Stored dataset items:

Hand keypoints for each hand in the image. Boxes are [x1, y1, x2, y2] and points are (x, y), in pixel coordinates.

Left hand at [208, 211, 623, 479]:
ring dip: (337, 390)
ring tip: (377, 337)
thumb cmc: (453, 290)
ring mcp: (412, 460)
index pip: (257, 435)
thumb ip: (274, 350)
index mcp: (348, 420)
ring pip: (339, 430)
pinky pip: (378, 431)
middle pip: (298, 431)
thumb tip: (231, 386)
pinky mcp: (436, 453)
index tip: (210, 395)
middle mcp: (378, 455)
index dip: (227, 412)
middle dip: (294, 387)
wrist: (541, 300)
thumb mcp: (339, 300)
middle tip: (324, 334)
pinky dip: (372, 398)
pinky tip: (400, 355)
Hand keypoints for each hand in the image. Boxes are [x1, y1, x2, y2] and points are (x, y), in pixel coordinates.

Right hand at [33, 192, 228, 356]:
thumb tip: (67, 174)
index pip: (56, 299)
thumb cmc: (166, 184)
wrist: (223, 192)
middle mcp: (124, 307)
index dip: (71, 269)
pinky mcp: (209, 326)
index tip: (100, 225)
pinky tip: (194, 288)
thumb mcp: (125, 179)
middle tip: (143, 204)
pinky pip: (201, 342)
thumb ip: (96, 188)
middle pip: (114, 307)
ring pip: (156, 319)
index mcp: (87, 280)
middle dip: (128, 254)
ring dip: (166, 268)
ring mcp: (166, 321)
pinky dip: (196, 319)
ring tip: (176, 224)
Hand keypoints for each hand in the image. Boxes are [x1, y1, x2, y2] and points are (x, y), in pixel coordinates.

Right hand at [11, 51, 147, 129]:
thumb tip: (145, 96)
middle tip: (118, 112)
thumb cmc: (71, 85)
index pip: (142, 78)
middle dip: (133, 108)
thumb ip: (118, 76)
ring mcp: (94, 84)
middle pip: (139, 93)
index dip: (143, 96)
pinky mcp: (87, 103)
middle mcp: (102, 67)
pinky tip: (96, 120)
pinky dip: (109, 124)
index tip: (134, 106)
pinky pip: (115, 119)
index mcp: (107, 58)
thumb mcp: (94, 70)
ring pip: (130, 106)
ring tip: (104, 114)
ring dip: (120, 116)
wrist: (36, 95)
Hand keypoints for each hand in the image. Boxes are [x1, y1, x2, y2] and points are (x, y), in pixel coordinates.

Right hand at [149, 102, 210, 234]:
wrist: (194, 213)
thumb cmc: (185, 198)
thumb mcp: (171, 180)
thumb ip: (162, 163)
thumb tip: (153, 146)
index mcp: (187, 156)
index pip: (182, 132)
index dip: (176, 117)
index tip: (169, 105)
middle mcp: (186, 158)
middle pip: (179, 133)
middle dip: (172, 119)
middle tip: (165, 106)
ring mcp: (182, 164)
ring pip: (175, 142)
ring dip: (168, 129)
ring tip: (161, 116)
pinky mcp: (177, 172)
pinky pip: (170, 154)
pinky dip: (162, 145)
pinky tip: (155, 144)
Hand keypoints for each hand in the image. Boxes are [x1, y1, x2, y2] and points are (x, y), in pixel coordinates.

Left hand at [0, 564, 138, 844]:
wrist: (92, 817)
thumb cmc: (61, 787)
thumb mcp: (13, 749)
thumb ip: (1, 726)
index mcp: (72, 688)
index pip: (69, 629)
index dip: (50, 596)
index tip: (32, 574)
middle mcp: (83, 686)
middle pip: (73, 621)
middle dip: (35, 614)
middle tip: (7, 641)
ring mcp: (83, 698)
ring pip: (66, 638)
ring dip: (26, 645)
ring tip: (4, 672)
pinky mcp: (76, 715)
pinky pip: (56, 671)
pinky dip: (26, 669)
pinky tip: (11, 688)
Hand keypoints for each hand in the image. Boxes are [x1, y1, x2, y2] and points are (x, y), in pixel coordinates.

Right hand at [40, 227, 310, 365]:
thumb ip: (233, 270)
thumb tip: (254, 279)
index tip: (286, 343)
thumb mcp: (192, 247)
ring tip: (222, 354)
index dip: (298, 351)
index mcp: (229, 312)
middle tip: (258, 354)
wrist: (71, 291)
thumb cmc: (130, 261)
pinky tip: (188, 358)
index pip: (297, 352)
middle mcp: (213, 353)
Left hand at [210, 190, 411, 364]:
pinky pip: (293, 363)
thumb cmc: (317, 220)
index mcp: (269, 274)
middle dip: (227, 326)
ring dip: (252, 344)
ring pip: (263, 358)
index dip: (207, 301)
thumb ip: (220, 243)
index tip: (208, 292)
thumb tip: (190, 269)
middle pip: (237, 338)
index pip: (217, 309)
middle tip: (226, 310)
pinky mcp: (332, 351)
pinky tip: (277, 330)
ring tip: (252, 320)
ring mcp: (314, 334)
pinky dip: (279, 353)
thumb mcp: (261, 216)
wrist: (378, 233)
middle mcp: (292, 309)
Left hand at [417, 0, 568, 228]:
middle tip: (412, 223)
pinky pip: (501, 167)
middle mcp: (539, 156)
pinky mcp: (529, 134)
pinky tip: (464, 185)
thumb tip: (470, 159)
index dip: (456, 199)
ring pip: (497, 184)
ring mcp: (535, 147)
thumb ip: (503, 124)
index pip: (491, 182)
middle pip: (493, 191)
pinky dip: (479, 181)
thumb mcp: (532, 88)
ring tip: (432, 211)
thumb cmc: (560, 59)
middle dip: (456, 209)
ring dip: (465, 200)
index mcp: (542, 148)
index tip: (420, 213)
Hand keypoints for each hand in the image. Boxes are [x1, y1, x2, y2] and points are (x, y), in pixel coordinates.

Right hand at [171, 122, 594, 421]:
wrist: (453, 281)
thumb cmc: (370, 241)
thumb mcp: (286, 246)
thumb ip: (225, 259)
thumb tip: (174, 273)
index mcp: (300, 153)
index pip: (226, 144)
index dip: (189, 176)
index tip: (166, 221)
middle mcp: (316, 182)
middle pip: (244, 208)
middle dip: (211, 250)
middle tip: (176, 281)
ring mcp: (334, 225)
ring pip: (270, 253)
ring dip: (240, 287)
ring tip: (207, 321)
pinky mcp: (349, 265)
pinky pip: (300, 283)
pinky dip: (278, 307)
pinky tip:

• _Task details_:
Your task is to copy all of the entries exactly.

• _Exercise response_:
Hand keypoints for each hand in the image. Boxes are [x1, y1, x2, y2] and points are (x, y), in pixel coordinates.

Left hand at [208, 211, 623, 479]:
ring dip: (337, 390)
ring tip: (377, 337)
thumb cmc: (453, 290)
ring mcp: (412, 460)
index pip: (257, 435)
thumb ip: (274, 350)
index mcp: (348, 420)
ring pip: (339, 430)
pinky pip: (378, 431)
middle pip: (298, 431)
thumb tip: (231, 386)
pinky mcp: (436, 453)
index tip: (210, 395)
middle mcp: (378, 455)
index dip: (227, 412)
middle dip: (294, 387)
wrist: (541, 300)
thumb mcp: (339, 300)
middle tip: (324, 334)
pinky dip: (372, 398)
pinky tip: (400, 355)
Hand keypoints for each hand in the image. Boxes are [x1, y1, x2, y2] and points are (x, y), in pixel coordinates.

Right hand at [33, 192, 228, 356]:
thumb tip: (67, 174)
index pip: (56, 299)
thumb cmc: (166, 184)
wrist: (223, 192)
middle mcp: (124, 307)
index dip: (71, 269)
pinky mcp: (209, 326)
index tip: (100, 225)
pinky tip: (194, 288)
thumb mcp: (125, 179)
middle tip: (143, 204)
pinky pip: (201, 342)
thumb ip: (96, 188)
middle pip: (114, 307)
ring pip: (156, 319)
index mcp: (87, 280)
middle dip: (128, 254)
ring dip: (166, 268)
ring mcp: (166, 321)
pinky dip: (196, 319)
ring tip: (176, 224)
Hand keypoints for each hand in the image. Boxes are [x1, y1, x2, y2] and points are (x, y), in pixel coordinates.

Right hand at [11, 51, 147, 129]:
thumb tip: (145, 96)
middle tip: (118, 112)
thumb cmc: (71, 85)
index pip: (142, 78)
middle dip: (133, 108)
thumb ip: (118, 76)
ring mcp: (94, 84)
middle pip: (139, 93)
index dip: (143, 96)
pinky mcp: (87, 103)
middle mcp: (102, 67)
pinky tip: (96, 120)
pinky dip: (109, 124)
index tip: (134, 106)
pinky pip: (115, 119)
index mcp: (107, 58)
thumb mcp: (94, 70)
ring pip: (130, 106)
ring tip: (104, 114)
ring dip: (120, 116)
wrist: (36, 95)
Hand keypoints for each hand in the image. Boxes are [x1, y1, x2, y2] and points are (x, y), in pixel coordinates.

Right hand at [149, 102, 210, 234]:
wrist: (194, 213)
thumb cmc: (185, 198)
thumb mcp: (171, 180)
thumb ip: (162, 163)
thumb tip: (153, 146)
index mcp: (187, 156)
index pip: (182, 132)
index dip: (176, 117)
index tip: (169, 105)
middle mcp: (186, 158)
middle pip: (179, 133)
middle dip: (172, 119)
middle tip: (165, 106)
ring mcp: (182, 164)
ring pip: (175, 142)
ring dip: (168, 129)
ring tip: (161, 116)
pinky mcp: (177, 172)
pinky pip: (170, 154)
pinky dip: (162, 145)
pinky tip: (155, 144)
Hand keypoints for each hand in the image. Boxes are [x1, y1, x2, y2] and points are (x, y), in pixel coordinates.

Left hand at [0, 564, 138, 844]:
wrist: (92, 817)
thumb cmc: (61, 787)
thumb mcp: (13, 749)
thumb ip: (1, 726)
index mcp: (72, 688)
index pip: (69, 629)
index dip: (50, 596)
index tip: (32, 574)
middle mcp: (83, 686)
middle pip: (73, 621)
middle dip: (35, 614)
middle tip: (7, 641)
ring mcp: (83, 698)
ring pip: (66, 638)
ring dip: (26, 645)
ring tip: (4, 672)
pinky mcp: (76, 715)
pinky pip: (56, 671)
pinky dip: (26, 669)
pinky tip: (11, 688)
Hand keypoints for each hand in the image. Boxes are [x1, y1, x2, y2] and points are (x, y), in pixel coordinates.

Right hand at [40, 227, 310, 365]:
thumb ip: (233, 270)
thumb tip: (254, 279)
index tip: (286, 343)
thumb mcp: (192, 247)
ring tip: (222, 354)
index dip: (298, 351)
index mcp: (229, 312)
middle tip: (258, 354)
wrist: (71, 291)
thumb cmc: (130, 261)
pinky tip: (188, 358)
index pip: (297, 352)
middle mcp: (213, 353)
Left hand at [210, 190, 411, 364]:
pinky pip: (293, 363)
thumb cmc: (317, 220)
index mcp: (269, 274)
middle dip: (227, 326)
ring dip: (252, 344)
ring pip: (263, 358)
index dip: (207, 301)
thumb ip: (220, 243)
index tip: (208, 292)
thumb tip: (190, 269)
middle pip: (237, 338)
index pip: (217, 309)
middle tip: (226, 310)
pinky mcp: (332, 351)
pinky tip: (277, 330)
ring tip: (252, 320)
ring mcp: (314, 334)
pinky dip: (279, 353)
thumb mcp: (261, 216)
wrist: (378, 233)
middle mcp: (292, 309)
Left hand at [417, 0, 568, 228]:
middle tip: (412, 223)
pinky pip: (501, 167)
middle mcp: (539, 156)
pinky mcp: (529, 134)
pinky tip: (464, 185)
thumb tip: (470, 159)
index dip: (456, 199)
ring pip: (497, 184)
ring mcp: (535, 147)
thumb ip: (503, 124)
index pip: (491, 182)
middle pip: (493, 191)
pinky dip: (479, 181)
thumb mcp: (532, 88)
ring tip: (432, 211)
thumb cmc: (560, 59)
middle dip: (456, 209)
ring dip: (465, 200)
index mcp: (542, 148)
index tip: (420, 213)
Hand keypoints for each hand in the image. Boxes are [x1, y1, x2, y2] and points are (x, y), in pixel coordinates.

Right hand at [171, 122, 594, 421]:
wrist: (453, 281)
thumb cmc: (370, 241)
thumb mcp: (286, 246)
thumb ip: (225, 259)
thumb tip: (174, 273)
index mcp: (300, 153)
index pip: (226, 144)
index dip: (189, 176)
index tip: (166, 221)
middle mcp: (316, 182)
middle pip: (244, 208)
middle dip: (211, 250)
middle tip: (176, 281)
ring mcp: (334, 225)
ring pip: (270, 253)
ring dip: (240, 287)
ring tip: (207, 321)
pinky mcp: (349, 265)
pinky pip: (300, 283)
pinky dip: (278, 307)
pinky tip:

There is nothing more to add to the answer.